Nach zehn Jahren Wirtschaftskrise und sozialer Krise in der Eurozone, nach der Staatsschuldenkrise, nach dem Brexit und dem Abwenden Trumps von Europa, mit Hinblick auf den Zusammenbruch Nordafrikas (und den Folgen der Migrations-/Flüchtlingskrise) und dem politischen Chaos in Nahost (der den Terrorismus befeuert), ist es ein Beispiel ungeheuerlicher Ignoranz und politischer Verantwortungslosigkeit von Angela Merkel und Martin Schulz gewesen, den Wählern keine neue EU-Agenda anzubieten. Ohne ein europäisches Projekt ist es klar, dass die Wähler auf der Suche nach Sicherheit von denen angezogen werden, die nach stärkeren Nationalstaaten rufen. In Frankreich hat Macron hingegen ein Projekt für Frankreich und Europa vorgelegt, nachdem es mit der EU mehr Sicherheit und Fortschritt gebe. Und die Franzosen, nach Jahren schwacher politischer Führung und nationalem Frust, hatten wieder eine Perspektive: Europa als Ausweg auch für Frankreich.

Europa muss auch wieder europäische Selbstbestimmung heißen: Bei der Einwanderung, im internationalen Handel, bei Wirtschaftspolitik, Verteidigung und Außenpolitik. Europäische Selbstbestimmung heißt, Europa die Institutionen, die Ressourcen und die Mittel zu geben, um effektiv in diesen Bereichen zu handeln. Und dem Europäischen Parlament die Macht zu geben, die Arbeit dieser zu kontrollieren. So kann die europäische Demokratie gestärkt werden, insbesondere in den Bereichen, in denen die Nationalstaaten nicht mehr in der Lage sind, effiziente Lösungen zu entwickeln. Ohne diese Kompetenzabgabe ist es unmöglich, eine gemeinsame europäische Leitlinie zu finden und es überwiegen immer wieder die nationalen Interessen jeden Landes. Das löst keines der Probleme. Deswegen ist das politische Spiel so kompliziert in Deutschland, in dem Land, das in den letzten zehn Jahren immer geglaubt hat, jedes europäische Problem zuerst im eigenen Hause lösen zu können und danach, nach einem inneren politischen Konsens, eine Lösung auf europäischer Ebene zu implementieren. Nach dem Ende der Bundestagswahlen ist diese Zeit für Deutschland vorbei: der Wählerschaft wurde keine klare Europapolitik vermittelt, und nun finden die Parteien keine Einigkeit in Sachen Einwanderung, Sicherheitspolitik und bezüglich der Zukunft der Eurozone.
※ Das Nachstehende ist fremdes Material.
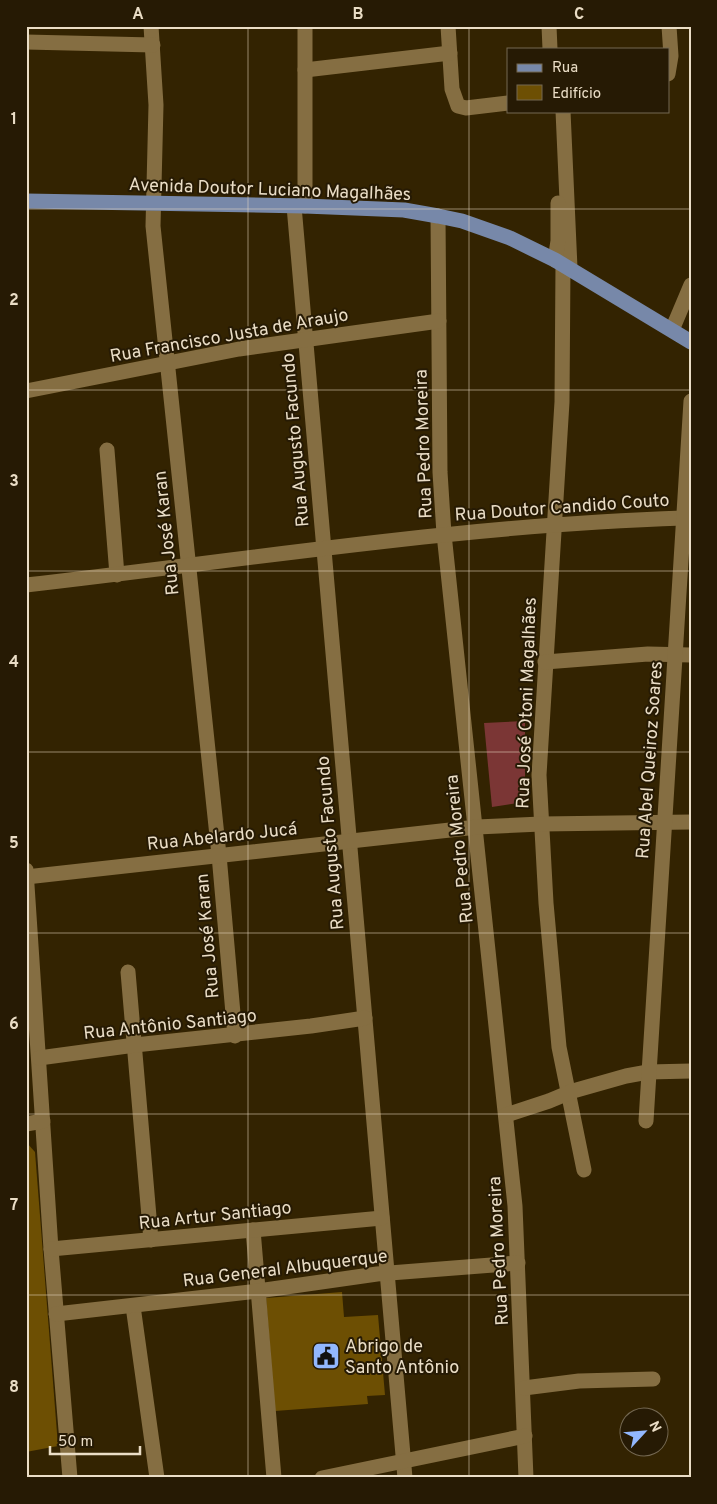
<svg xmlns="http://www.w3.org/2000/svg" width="717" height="1504" font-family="Overpass,sans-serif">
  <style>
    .green { fill: #7b3635 }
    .building { fill: #6d4f03 }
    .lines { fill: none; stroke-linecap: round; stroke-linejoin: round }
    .minor { stroke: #856e42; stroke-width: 15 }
    .major { stroke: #7788a9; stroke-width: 15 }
    .grid { fill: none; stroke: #eaddc6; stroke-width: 1; stroke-opacity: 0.55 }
    .labels { text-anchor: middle; stroke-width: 4; stroke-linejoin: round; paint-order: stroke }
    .street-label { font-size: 18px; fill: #eaddc6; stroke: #261a04 }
    .poi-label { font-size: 18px; fill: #eaddc6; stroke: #261a04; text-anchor: start }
    .neatline { fill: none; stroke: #eaddc6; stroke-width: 2 }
    .grid-label { font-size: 16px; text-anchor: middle; font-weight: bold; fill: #eaddc6 }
  </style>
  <rect width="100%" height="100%" fill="#332301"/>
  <path class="green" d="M525,721v81l-33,5 -8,-84z"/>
  <g class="building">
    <path d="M26,1142l9,10 23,294 -32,6z"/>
    <path d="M342,1292l2,25 34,-2 7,80 -18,1 1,8 -93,7 -9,-113z"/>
  </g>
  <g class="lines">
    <g class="minor">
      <path d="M151,26l5,79 -3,121 66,629 16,181"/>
      <path d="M448,26l4,63 6,17 8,2 42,-5"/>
      <path d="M549,26l1,23"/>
      <path d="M26,42l127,3"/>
      <path d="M305,70l145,-17"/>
      <path d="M668,74l3,-18 -2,-30"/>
      <path d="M563,111l7,157"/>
      <path d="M294,206l111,1272"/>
      <path d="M305,206v-180"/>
      <path d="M438,216l2,256 4,62 71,672 11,272"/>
      <path d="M555,260l3,-19v-38"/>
      <path d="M563,264l-1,138 -23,373 7,128 13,144 25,123"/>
      <path d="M672,330l19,-45"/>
      <path d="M26,391l213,-42 200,-28"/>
      <path d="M107,450l10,125"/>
      <path d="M26,585c219,-25 437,-60 657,-67"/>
      <path d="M545,662l103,-8 43,1"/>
      <path d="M26,870l25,379 19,229"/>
      <path d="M26,877l451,-50 64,-3 150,-2"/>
      <path d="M128,972l23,268"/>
      <path d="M39,1058l96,-13 176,-19 54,-8"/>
      <path d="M506,1115l43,-14 24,-10 53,-15 22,-4 43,-1"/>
      <path d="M646,1121l45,-720"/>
      <path d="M26,1124l17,-3"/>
      <path d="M253,1230l21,248"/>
      <path d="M51,1249l331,-31"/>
      <path d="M133,1306l24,172"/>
      <path d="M56,1314l202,-23 119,-17 141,-11"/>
      <path d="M524,1388l55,-7 74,-2"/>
      <path d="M322,1478l203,-42"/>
    </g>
    <path class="major" d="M26,201l279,5 99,4 34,6 24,5 48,17 45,22 136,82"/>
  </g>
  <path class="grid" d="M248,26v1452M469,26v1452M26,209h665M26,390h665M26,571h665M26,752h665M26,933h665M26,1114h665M26,1295h665"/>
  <defs>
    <g id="civic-square" transform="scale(1.4375)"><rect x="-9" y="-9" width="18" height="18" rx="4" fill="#92b7fd" stroke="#261a04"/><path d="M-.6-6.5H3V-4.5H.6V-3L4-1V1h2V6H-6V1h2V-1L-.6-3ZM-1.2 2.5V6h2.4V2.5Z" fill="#111"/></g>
  </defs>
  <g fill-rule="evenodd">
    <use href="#civic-square" x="326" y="1356"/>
  </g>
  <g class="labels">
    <g class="street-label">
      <text transform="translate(270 189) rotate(2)" y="6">Avenida Doutor Luciano Magalhães</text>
      <text transform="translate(229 335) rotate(-10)" y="6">Rua Francisco Justa de Araujo</text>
      <text transform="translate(295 440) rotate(-95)" y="6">Rua Augusto Facundo</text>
      <text transform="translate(423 444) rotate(-92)" y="6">Rua Pedro Moreira</text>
      <text transform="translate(562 507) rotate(-4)" y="6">Rua Doutor Candido Couto</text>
      <text transform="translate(166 533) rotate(-96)" y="6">Rua José Karan</text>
      <text transform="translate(526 703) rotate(-88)" y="6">Rua José Otoni Magalhães</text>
      <text transform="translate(649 760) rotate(-86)" y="6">Rua Abel Queiroz Soares</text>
      <text transform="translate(222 836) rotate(-6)" y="6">Rua Abelardo Jucá</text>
      <text transform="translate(330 843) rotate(-95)" y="6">Rua Augusto Facundo</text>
      <text transform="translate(459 849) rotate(-96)" y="6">Rua Pedro Moreira</text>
      <text transform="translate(207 936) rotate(-95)" y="6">Rua José Karan</text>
      <text transform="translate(170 1024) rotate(-6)" y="6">Rua Antônio Santiago</text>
      <text transform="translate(215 1215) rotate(-6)" y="6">Rua Artur Santiago</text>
      <text transform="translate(498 1251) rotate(-93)" y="6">Rua Pedro Moreira</text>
      <text transform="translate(285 1268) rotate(-7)" y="6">Rua General Albuquerque</text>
    </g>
    <g class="poi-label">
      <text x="345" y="1352">Abrigo de<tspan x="345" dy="21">Santo Antônio</tspan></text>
    </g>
  </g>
  <rect width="717" height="1504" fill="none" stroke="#261a04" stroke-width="55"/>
  <rect x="507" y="48" width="162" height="65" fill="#261a04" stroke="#746852"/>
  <rect x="517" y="64" width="25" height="8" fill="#7788a9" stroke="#746852"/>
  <text x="552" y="72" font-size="15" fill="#eaddc6">Rua</text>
  <rect x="517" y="85" width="25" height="15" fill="#6d4f03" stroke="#746852"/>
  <text x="552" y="98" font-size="15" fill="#eaddc6">Edifício</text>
  <g transform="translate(644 1432) rotate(64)"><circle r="24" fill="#261a04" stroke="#746852"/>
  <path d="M0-4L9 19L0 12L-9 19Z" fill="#92b7fd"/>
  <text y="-8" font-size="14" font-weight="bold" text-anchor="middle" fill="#eaddc6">N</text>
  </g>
  <path d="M50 1446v8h90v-8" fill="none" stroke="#eaddc6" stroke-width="2.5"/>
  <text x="58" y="1446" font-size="15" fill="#eaddc6" stroke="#261a04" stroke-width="4" paint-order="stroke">50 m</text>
  <rect x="28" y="28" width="662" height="1448" class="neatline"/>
  <g class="grid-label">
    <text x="138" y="19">A</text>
    <text x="358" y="19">B</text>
    <text x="579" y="19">C</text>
    <text x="14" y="124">1</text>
    <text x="14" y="305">2</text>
    <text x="14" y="486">3</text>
    <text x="14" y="667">4</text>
    <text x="14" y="848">5</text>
    <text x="14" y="1029">6</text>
    <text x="14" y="1210">7</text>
    <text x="14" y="1392">8</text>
  </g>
</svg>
Es ist Zeit, dass diese Themen den Regierungen der Nationalstaaten entzogen werden, da diese nicht in der Lage sind, sie zu verhandeln. Es ist Zeit, dass diese Kompetenzbereiche einer europäischen Regierung übertragen werden, die vor dem eigenen Parlament legitimiert ist. Es ist Zeit für ein souveränes Europa mit einer föderalen Regierung.